Last Week You Said That Men Are Trash and Now You Got a Man: Dismantling the patriarchy in a healthy and loving relationship

Your resident expert in f**kboy-ology got a man. Yup. You heard right. I left the life of sleeping diagonal and an unwaxed body for cuddles and emotional support.

And let me just say, it’s not that bad. Correction. It’s pretty great. I always have someone to go to the movies with, someone who listens to me bemoan the troubles of my day, and someone who ignites a fiery passion in me that is just too explicit to discuss on this blog.

If you’ve been following along with me on my dating journey, you will know that I have not had the best luck with men. I have a zero tolerance for the absolute f**kery that men (and those who uphold and support said f**kery of men) put us through.

I am a feminist in every sense of the word.
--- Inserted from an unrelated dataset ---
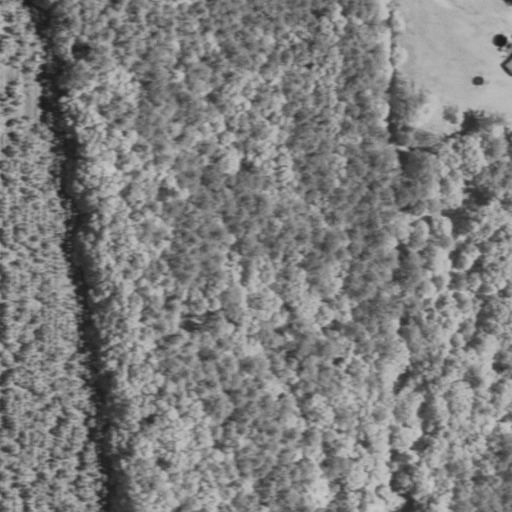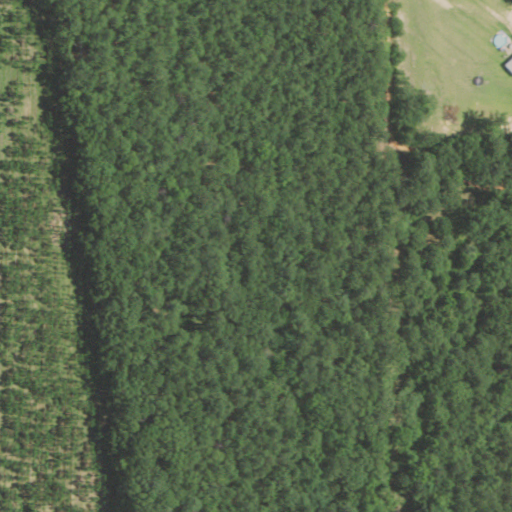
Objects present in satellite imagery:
road: (447, 35)
building: (509, 65)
A womanist truly. And the guys I’ve dated have not supported or been good representatives of my beliefs and values and as such, I’ve projected those past traumas onto potential boyfriends.

And that’s just not healthy at all.

Yeah, keeping a guard up at all times will keep you protected. But it doesn’t allow any opportunity to be truly loved by another person.

But let’s face it . The patriarchy is not in retrograde. And the performance of toxic masculinity is at an all time high.

So what does that mean for the dating scene?

Should you commit to a life of abstinence and lock yourself away in a tower waiting for an unproblematic Prince Charming?

No. Please don’t do that. That sounds depressing.

Continue to date and be open to love, but remember your worth. Be transparent about your values. And don’t sacrifice parts of  yourself because you think, “Well, damn. This is as good as it’s gonna get.”

There are men who have ditched their macho man facades and are comfortable in their own masculinity and are not threatened because you’re comfortable in your femininity.